Right! Geniuses aren't generally born. Thomas Edison worked hard as did Frank Lloyd Wright and Picasso. But I doubt rote learning got Edison to the phonograph, or Lloyd Wright to the Prairie House, or Picasso to cubism, or Albert Einstein to the theory of relativity. Einstein, whose success was predicated on imagination, thought, and creativity, had his richest educational experience at a school in Aarau, Switzerland where rote drills, memorization, and force-fed facts were avoided and hands-on observations, visual imagery, and conceptual thinking were promoted. Now that’s a theory!

Lipman writes about grit...
In recent years, University of Pennsylvania psychology professor Angela Duckworth has studied spelling bee champs, Ivy League undergrads and cadets at the U.S. Military Academy in West Point, N.Y.—all together, over 2,800 subjects. In all of them, she found that grit—defined as passion and perseverance for long-term goals—is the best predictor of success. In fact, grit is usually unrelated or even negatively correlated with talent.

My two cents...
This is good stuff. But the question is where does passion and perseverance--or grit-- come from? In the study referenced by Lipman, Angela Duckworth cites the work of Benjamin Bloom regarding the development of world class pianists, neurologists, swimmers, chess players, mathematicians, and sculptors. Bloom observed that in every studied field, high achievers had a strong interest in the particular field in which they excelled. In other words, it was meaningful to them. Self-determination theory helps to put grit into context. According to SDT, intrinsic motivation develops when people, in the pursuit of something, are able to feel competent, connected to others, and in control of their own behaviors and goals. When people experience these three things, they become self-determined and are able to be intrinsically motivated to pursue the things that interest them, to persevere in the face of difficulty… to show grit. Furthermore, while extrinsic rewards are strongly linked to low level tasks, intrinsic motivation is more strongly associated with complex, creative endeavors. In fact, extrinsic rewards can undermine creativity. Therefore, grit, in the pursuit of learning, seems most likely to appear when the work learners are doing is challenging and personally meaningful.

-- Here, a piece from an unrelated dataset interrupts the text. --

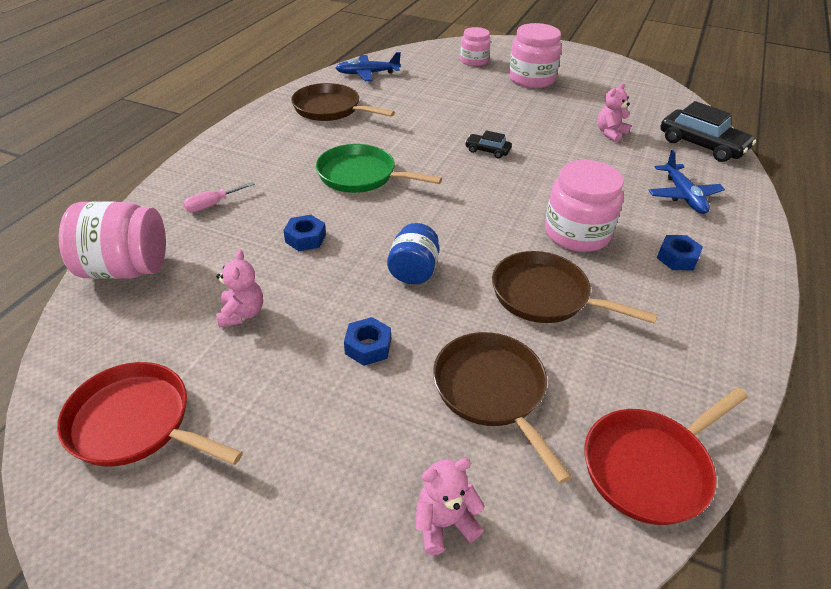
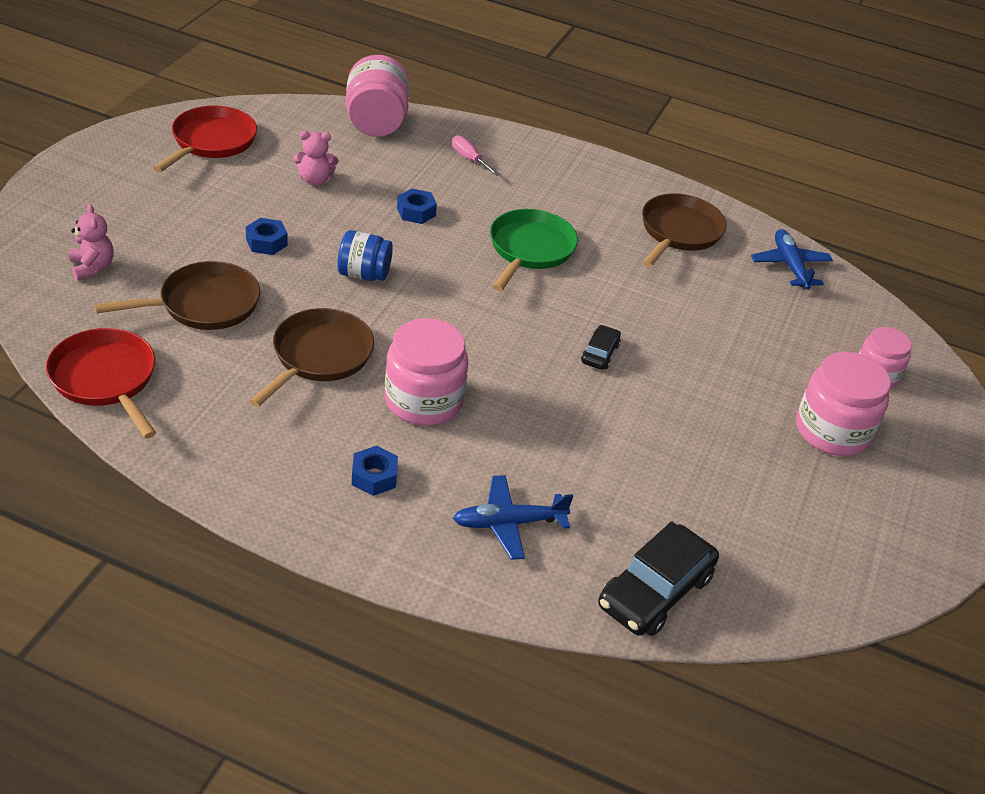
camera: 85 degrees right, 0 degrees up
pink teddy bear [597,83,631,142] -> none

Duckworth closed her research findings about grit by reminding us that the goal of education is not just to learn a little about a lot but also a lot about a little. Not one or the other, not either/or, but both.

“Good old-fashioned” can get us a little about a lot, but that’s not enough. Not anymore.
  • Deci, E. L., Koestner, R., & Ryan, R. M. (2001). Extrinsic Rewards and Intrinsic Motivation in Education: Reconsidered Once Again. Review of Educational Research, 71(1), 1–27. 
  • Dewey, J. (1938). Experience & Education. New York, NY: Kappa Delta Pi
  • Duckworth, A., Matthews, M., Kelly, D., & Peterson, C. (2007). Grit: Perseverance and Passion for Long-Term Goals, Journal of Personality and Social Psychology, 92, (6), 1087–1101
  • Hattie, J. (2009). Visible learning: A synthesis of over 800 meta-analyses relating to achievement. New York: Routledge.
  • Isaacson, W. (2007). Einstein: His Life and Universe. New York: Simon & Schuster
  • Kim, K. H. (2011). The Creativity Crisis: The Decrease in Creative Thinking Scores on the Torrance Tests of Creative Thinking. Creativity Research Journal, 23(4), 285–295. doi:10.1080/10400419.2011.627805
  • Mangels, J. A.; Butterfield, B.; Lamb, J.; Good, C.; Dweck, C. (2006). "Why do beliefs about intelligence influence learning success? A social cognitive neuroscience model". Social Cognitive and Affective Neuroscience 1 (2): 75–86.
  • Schlechty, P. (2011). Engaging Students: The Next Level of Working on the Work, Wiley, John & Sons, Inc.
  • Willingham, D. (2009). Why don’t students like school? A cognitive scientist answers questions about how the mind works and what it means for the classroom, San Francisco, CA: John Wiley & Sons, Inc.